(Saved data entries)
——————
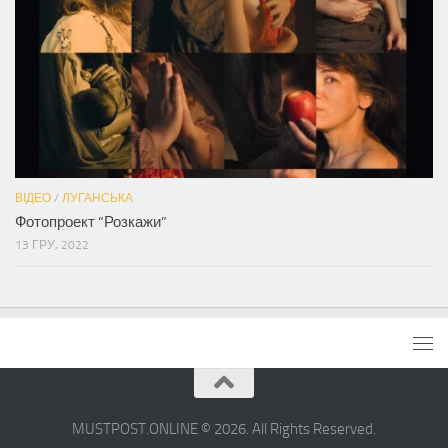
ВІДЕО
/
ЛУГАНСЬКА
Фотопроект “Розкажи”
13 ГРУ, 2022
MUSTPOST.ONLINE © 2026. All Rights Reserved.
——————
(The task)
The records above should be returned exactly, with only their pictures held back.

(Task output)
ВІДЕО
/
ЛУГАНСЬКА
Фотопроект “Розкажи”
13 ГРУ, 2022
MUSTPOST.ONLINE © 2026. All Rights Reserved.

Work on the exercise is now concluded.